── SOURCE RECORDS ──

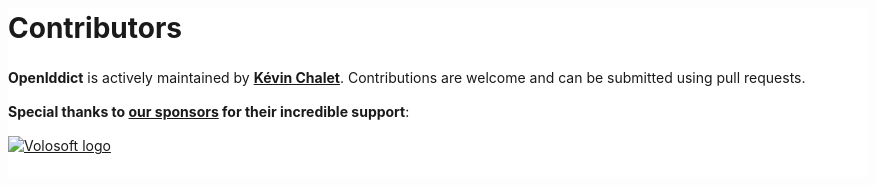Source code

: # Contributors

**OpenIddict** is actively maintained by **[Kévin Chalet](https://github.com/kevinchalet)**. Contributions are welcome and can be submitted using pull requests.

**Special thanks to [our sponsors](https://github.com/sponsors/kevinchalet#sponsors) for their incredible support**:

<a href="https://volosoft.com/">
  <picture>
    <source media="(prefers-color-scheme: dark)" srcset="https://volosoft.com/assets/logos/volosoft-logo-light.svg">
    <img src="https://volosoft.com/assets/logos/volosoft-logo-dark.svg" width="500px" alt="Volosoft logo" />
  </picture>
</a>

<br />
<br />

<div id="sponsors">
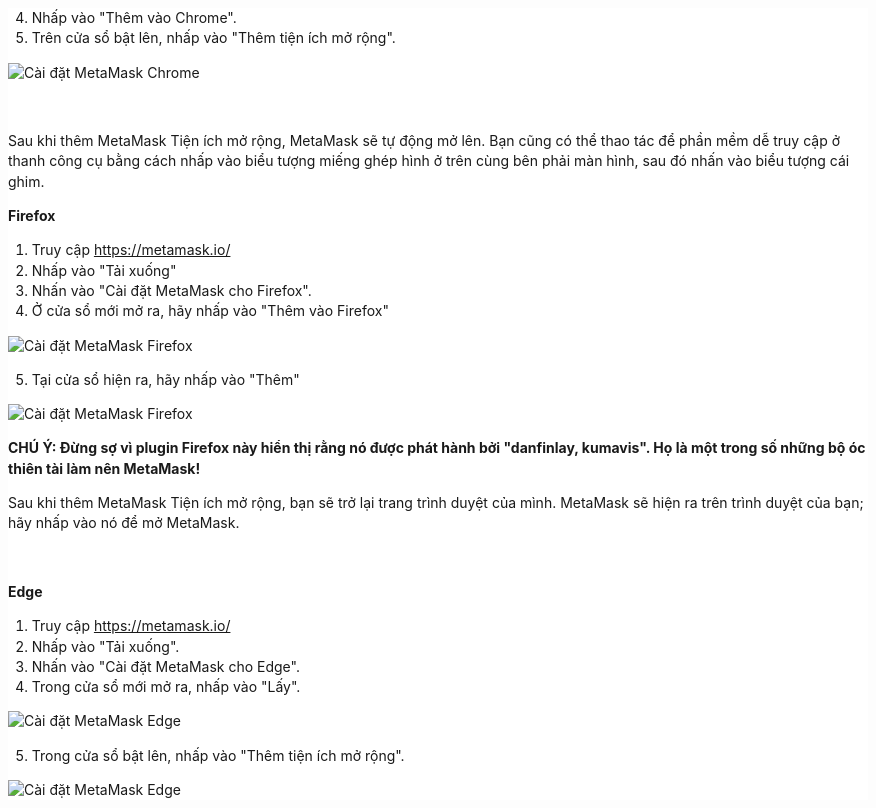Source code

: 4. Nhấp vào "Thêm vào Chrome".
5. Trên cửa sổ bật lên, nhấp vào "Thêm tiện ích mở rộng".


![Cài đặt MetaMask Chrome](https://support.metamask.io/hc/article_attachments/9914368713115)


 


Sau khi thêm MetaMask Tiện ích mở rộng, MetaMask sẽ tự động mở lên. Bạn cũng có thể thao tác để phần mềm dễ truy cập ở thanh công cụ bằng cách nhấp vào biểu tượng miếng ghép hình ở trên cùng bên phải màn hình, sau đó nhấn vào biểu tượng cái ghim.





**Firefox**

1. Truy cập <https://metamask.io/>
2. Nhấp vào "Tải xuống"
3. Nhấn vào "Cài đặt MetaMask cho Firefox".
4. Ở cửa sổ mới mở ra, hãy nhấp vào "Thêm vào Firefox"


![Cài đặt MetaMask Firefox](https://support.metamask.io/hc/article_attachments/9914790810139)


5. Tại cửa sổ hiện ra, hãy nhấp vào "Thêm"


![Cài đặt MetaMask Firefox](https://support.metamask.io/hc/article_attachments/9914739324187)


**CHÚ Ý: Đừng sợ vì plugin Firefox này hiển thị rằng nó được phát hành bởi "danfinlay, kumavis". Họ là một trong số những bộ óc thiên tài làm nên MetaMask!**


Sau khi thêm MetaMask Tiện ích mở rộng, bạn sẽ trở lại trang trình duyệt của mình. MetaMask sẽ hiện ra trên trình duyệt của bạn; hãy nhấp vào nó để mở MetaMask.


 





**Edge**

1. Truy cập <https://metamask.io/>
2. Nhấp vào "Tải xuống".
3. Nhấn vào "Cài đặt MetaMask cho Edge".
4. Trong cửa sổ mới mở ra, nhấp vào "Lấy".


![Cài đặt MetaMask Edge](https://support.metamask.io/hc/article_attachments/9915320203291)


5. Trong cửa sổ bật lên, nhấp vào "Thêm tiện ích mở rộng".


![Cài đặt MetaMask Edge](https://support.metamask.io/hc/article_attachments/9915303914395)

───

Arrange the listing's lines into a numbered list, from the line with "using pull requests." up to and including the line with "thanks to [our". Omit any blank lines.

1. **OpenIddict** is actively maintained by **[Kévin Chalet](https://github.com/kevinchalet)**. Contributions are welcome and can be submitted using pull requests.
2. **Special thanks to [our sponsors](https://github.com/sponsors/kevinchalet#sponsors) for their incredible support**:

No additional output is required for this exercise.